Any idea why  clp->protocol is sometimes NULL?

steved.

> 
> 
> — NFS-UTILS 2.3.3 — 
> 
> diff -r -u nfs-utils-2.3.3/utils/gssd/gssd_proc.c nfs-utils-2.3.3-liu/utils/gssd/gssd_proc.c
> --- nfs-utils-2.3.3/utils/gssd/gssd_proc.c	2018-09-06 20:09:08.000000000 +0200
> +++ nfs-utils-2.3.3-liu/utils/gssd/gssd_proc.c	2019-03-01 21:07:42.580105572 +0100
> @@ -345,11 +345,12 @@
>  
>  	/* create an rpc connection to the nfs server */
>  
> -	printerr(2, "creating %s client for server %s\n", clp->protocol,
> -			clp->servername);
> +	printerr(2, "creating %s client for server %s\n", 
> +		 clp->protocol ? clp->protocol : "<null>",
> +		 clp->servername ? clp->servername : "<null>");
>  
>  	protocol = IPPROTO_TCP;
> -	if ((strcmp(clp->protocol, "udp")) == 0)
> +	if (clp->protocol && strcmp(clp->protocol, "udp") == 0)

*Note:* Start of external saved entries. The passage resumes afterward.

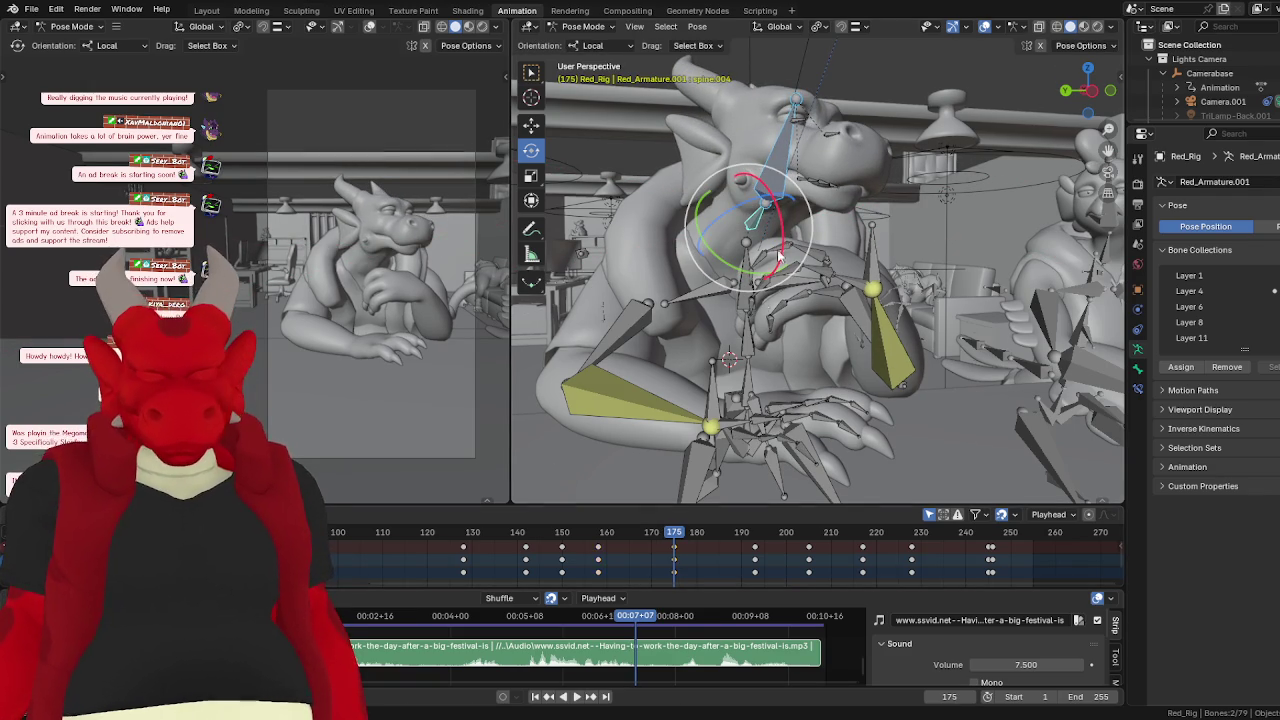
{"action": "key", "text": "space"}
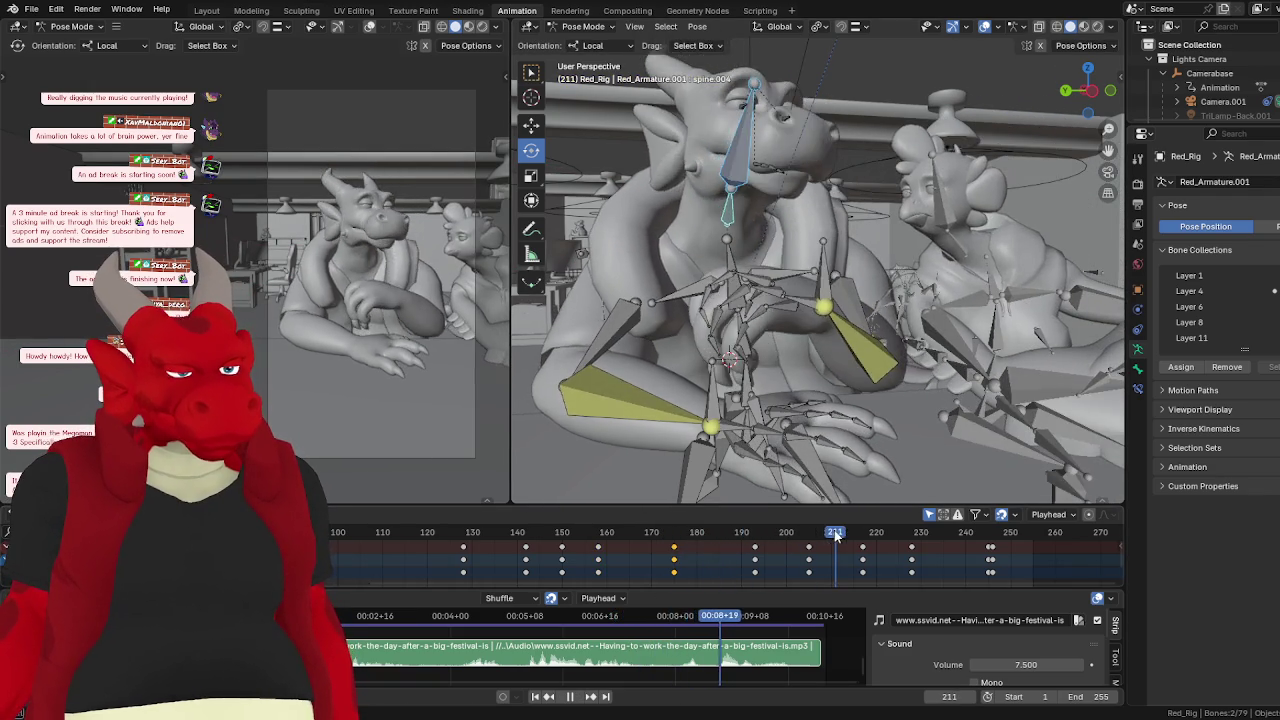
- Replay from frame 128, park the playhead at 162, and enlarge the timeline
{"action": "mouse_move", "coordinate": [836, 537]}
{"action": "left_mouse_down"}
{"action": "mouse_move", "coordinate": [491, 560]}
{"action": "mouse_move", "coordinate": [510, 625]}
{"action": "left_mouse_up"}
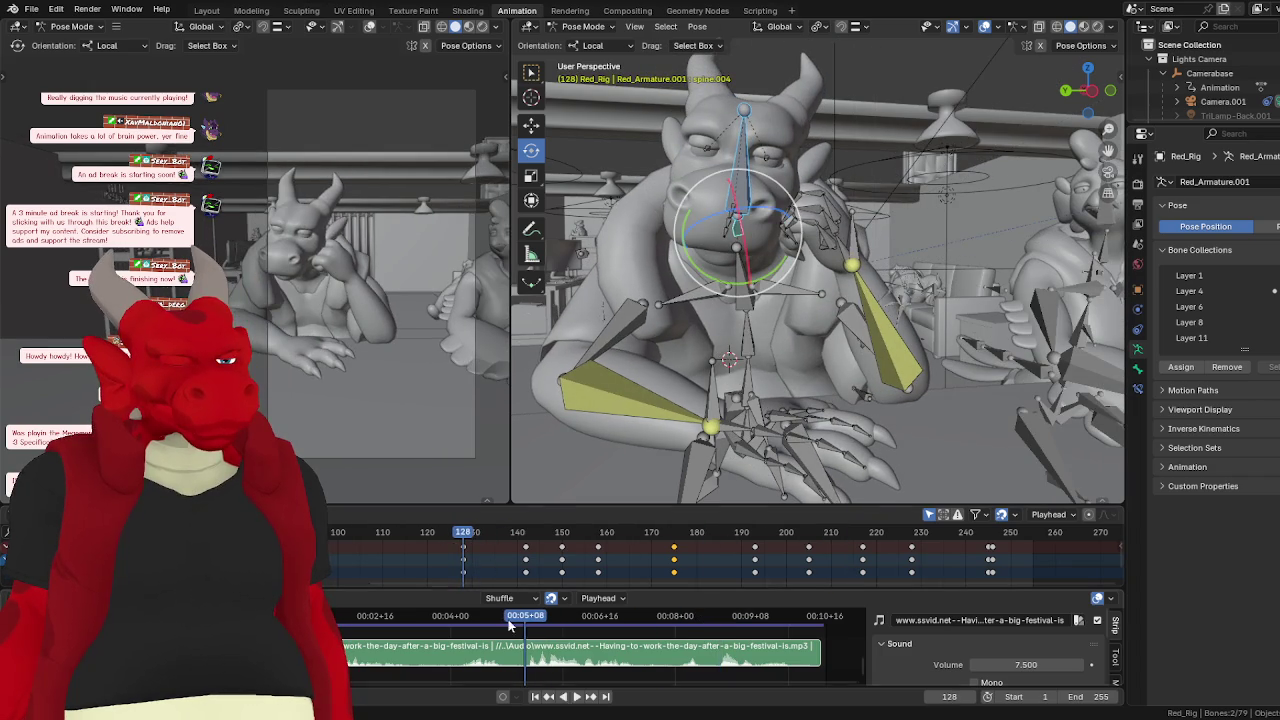
{"action": "left_click", "coordinate": [576, 698]}
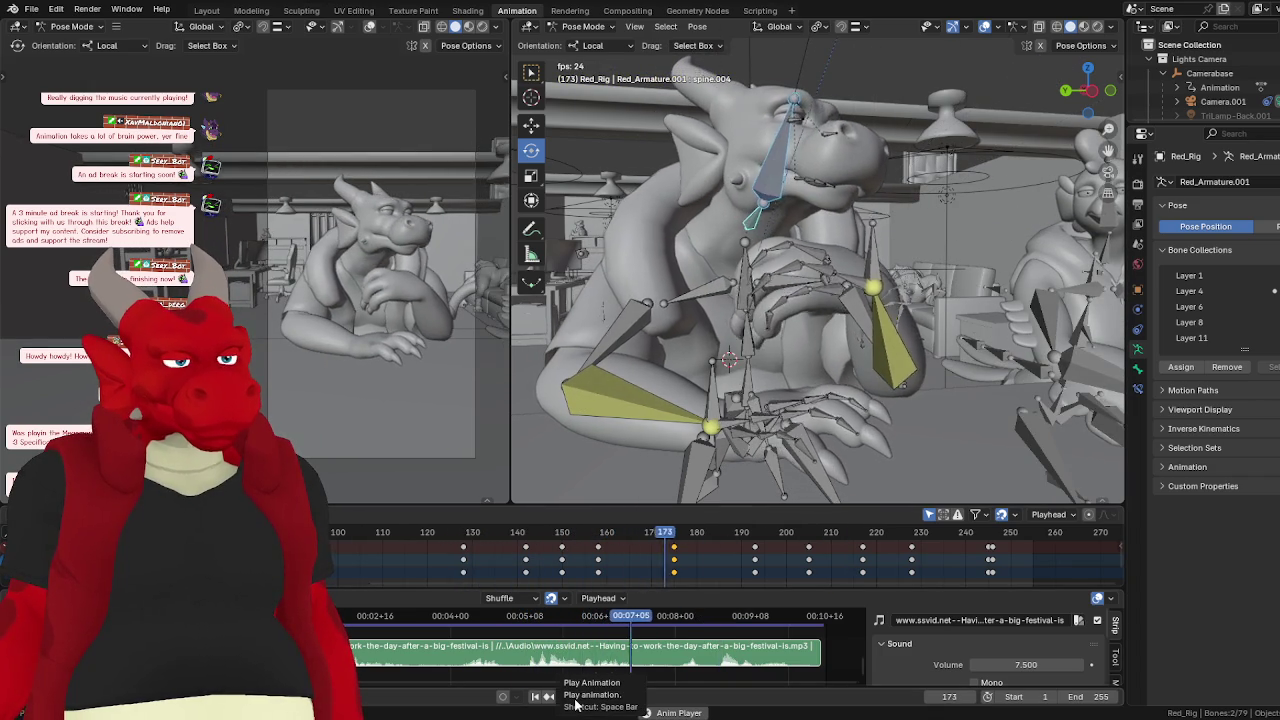
{"action": "left_click", "coordinate": [576, 697]}
{"action": "left_click", "coordinate": [614, 545]}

>  		protocol = IPPROTO_UDP;
>  
>  	switch (addr->sa_family) {
> 
> 
> 
> 
> — NFS-UTILS 1.3.4 —
> 
> diff -u -r nfs-utils-1.3.4/utils/gssd/gssd_proc.c nfs-utils-1.3.4-liu/utils/gssd/gssd_proc.c
> --- nfs-utils-1.3.4/utils/gssd/gssd_proc.c	2016-08-03 20:25:15.000000000 +0200
> +++ nfs-utils-1.3.4-liu/utils/gssd/gssd_proc.c	2019-03-07 16:47:31.388471317 +0100
> @@ -345,11 +345,12 @@
>  
>  	/* create an rpc connection to the nfs server */
>  
> -	printerr(2, "creating %s client for server %s\n", clp->protocol,
> -			clp->servername);
> +	printerr(2, "creating %s client for server %s\n", 
> +                 clp->protocol ? clp->protocol : "<null>",
> +                 clp->servername ? clp->servername : "<null>");
>  
>  	protocol = IPPROTO_TCP;
> -	if ((strcmp(clp->protocol, "udp")) == 0)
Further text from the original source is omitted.